■ Directions for this task ■
Identify, in the records below, every line where the string "Rendered" appears, and copy each such line.

■ Source information ■

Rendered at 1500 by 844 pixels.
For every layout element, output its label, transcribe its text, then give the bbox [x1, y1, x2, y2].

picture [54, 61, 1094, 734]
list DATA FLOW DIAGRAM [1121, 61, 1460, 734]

--

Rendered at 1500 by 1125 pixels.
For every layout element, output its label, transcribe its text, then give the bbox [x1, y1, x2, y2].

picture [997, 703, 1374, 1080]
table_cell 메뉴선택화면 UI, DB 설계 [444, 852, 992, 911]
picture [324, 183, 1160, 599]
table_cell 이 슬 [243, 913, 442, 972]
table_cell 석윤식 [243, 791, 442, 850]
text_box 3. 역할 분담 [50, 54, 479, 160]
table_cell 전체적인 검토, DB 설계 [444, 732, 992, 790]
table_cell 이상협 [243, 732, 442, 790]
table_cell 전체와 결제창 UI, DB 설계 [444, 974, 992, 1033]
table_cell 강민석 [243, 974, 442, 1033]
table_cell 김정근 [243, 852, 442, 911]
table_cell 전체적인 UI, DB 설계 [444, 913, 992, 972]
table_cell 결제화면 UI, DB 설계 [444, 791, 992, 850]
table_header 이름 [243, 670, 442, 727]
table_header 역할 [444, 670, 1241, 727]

■ Problem solution ■
Rendered at 1500 by 844 pixels.
Rendered at 1500 by 1125 pixels.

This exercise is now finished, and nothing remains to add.